Sucker for Sunsets

Thursday, April 8, 2010

What's A Proton's Turning Radius?

Switzerland?  Very close.

NYT's Dennis Overbye pretty much lays it out in his April 2, 2010 article and it's big.

Generally, protons sit in the middle of a molecule and, relatively, don't go all that fast.  As most of you should know by now, going slow gives you a good chance to complete that U- or K-turn you need to make when you passed up the Starbuck's.  If you are going 60 miles an hour (in a 25 mph zone), you are not going to get that latte this morning and will be asleep at your desk by noon.

Anyway, most protons pose little turning trouble.  The protons lazing around in your bottled water are actually ripping through the universe at speeds your Lamborghini can't even imagine.  The Earth whips around the sun at 760 mph, faster than a Boeing 777, if one ever flies more than 760 feet.  Its solar system gets near to 500,000 mph just in the Milky Way.  Forget about how fast the Milky Way or its cluster are going.

Not only does the protons go that fast, so do you on your couch and your DSL's pet turtle.

All of those speed are nothing compared to select protons under Switzerland.  The Large Hadron Collider--a name leaving unresolved whether the Hadron or Collider is large--which is buried around Geneva, has been repaired from what was probably a wayward black hole and is back in action big time.  Whatever is the large part, it is seventeen miles around, like a tunneled beltway around that city by the lake. 

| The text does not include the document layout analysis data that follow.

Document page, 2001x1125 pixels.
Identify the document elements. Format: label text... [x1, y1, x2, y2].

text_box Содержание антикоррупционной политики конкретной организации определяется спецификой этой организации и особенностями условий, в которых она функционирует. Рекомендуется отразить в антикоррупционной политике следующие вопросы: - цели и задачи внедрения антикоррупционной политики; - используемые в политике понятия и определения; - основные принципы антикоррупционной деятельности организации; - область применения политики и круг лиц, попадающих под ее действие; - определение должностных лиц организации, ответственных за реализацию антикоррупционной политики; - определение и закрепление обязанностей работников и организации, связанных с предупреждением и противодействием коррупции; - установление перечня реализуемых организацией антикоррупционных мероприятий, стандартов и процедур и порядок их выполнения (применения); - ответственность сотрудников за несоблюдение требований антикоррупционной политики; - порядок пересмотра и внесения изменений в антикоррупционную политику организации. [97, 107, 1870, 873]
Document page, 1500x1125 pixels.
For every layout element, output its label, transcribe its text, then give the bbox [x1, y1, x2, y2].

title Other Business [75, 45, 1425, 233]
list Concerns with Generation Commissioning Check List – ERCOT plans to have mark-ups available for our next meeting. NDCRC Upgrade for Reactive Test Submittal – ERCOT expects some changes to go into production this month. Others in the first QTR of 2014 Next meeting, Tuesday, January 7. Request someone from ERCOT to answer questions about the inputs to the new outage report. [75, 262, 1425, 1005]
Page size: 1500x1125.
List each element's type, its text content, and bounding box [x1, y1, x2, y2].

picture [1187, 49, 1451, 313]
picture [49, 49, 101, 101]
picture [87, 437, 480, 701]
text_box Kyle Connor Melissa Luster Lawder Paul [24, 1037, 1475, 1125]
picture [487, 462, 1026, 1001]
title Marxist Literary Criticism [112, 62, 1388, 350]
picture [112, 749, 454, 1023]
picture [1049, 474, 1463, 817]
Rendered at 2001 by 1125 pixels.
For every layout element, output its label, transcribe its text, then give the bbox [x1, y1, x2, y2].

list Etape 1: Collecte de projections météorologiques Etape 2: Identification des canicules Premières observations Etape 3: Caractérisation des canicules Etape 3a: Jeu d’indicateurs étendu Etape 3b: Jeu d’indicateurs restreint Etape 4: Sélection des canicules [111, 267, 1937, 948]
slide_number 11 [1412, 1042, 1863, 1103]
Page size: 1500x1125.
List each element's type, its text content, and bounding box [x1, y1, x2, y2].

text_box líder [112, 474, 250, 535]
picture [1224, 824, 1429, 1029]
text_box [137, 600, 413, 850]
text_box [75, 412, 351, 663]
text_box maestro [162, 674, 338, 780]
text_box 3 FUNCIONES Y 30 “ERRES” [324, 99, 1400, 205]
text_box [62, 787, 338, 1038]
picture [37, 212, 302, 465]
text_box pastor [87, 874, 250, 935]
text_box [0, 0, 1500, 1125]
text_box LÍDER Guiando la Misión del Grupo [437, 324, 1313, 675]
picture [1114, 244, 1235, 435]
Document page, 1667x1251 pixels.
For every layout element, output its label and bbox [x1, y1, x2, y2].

The point of the LHC is to accelerate protons to speeds that would make Einstein cut back on lattes.  Once the protons are up near the speed of an image of Megan Fox heading toward your amazed eyes, the protons are to hit each other head on.  The kaboom generates heat, back holes and lots of really little particles that the scientists have sitting around to record for a decade or two,  It will be like a nano-sized Big Bang.  It could start a whole new universe, but one so small you wouldn't realize it had ended up on the bottom of your sandal.

But, to the point:  If you see one of these super-fast protons coming you way, remember:  It can't suddenly turn away.  That'll be up to you.  Despite the world's biggest refrigerator-magnets tugging at it, an LHC proton has a turning radius of 2.7 miles! 

Of course, there are probably are three Starbucks within that radius, but that's worse than a Camry on crackahol.  Trust me, you don't want to collide with either one.

So, what to do?

You can't avoid the Camry; they are everywhere.  But the LHC proton will stay safely in Switzerland, just like money used to, unless, of course, it escapes into France for a couple days, after which it could go anywhere and more annoyed than when it entered.  And if it creates a black hole, it would take hours to suck in that Camry, the turtle and your couch with you on it, giving you time to pray for the first time in...

No.  "Oh Sh_t!" is not praying.  But it is quick, so you can start with that.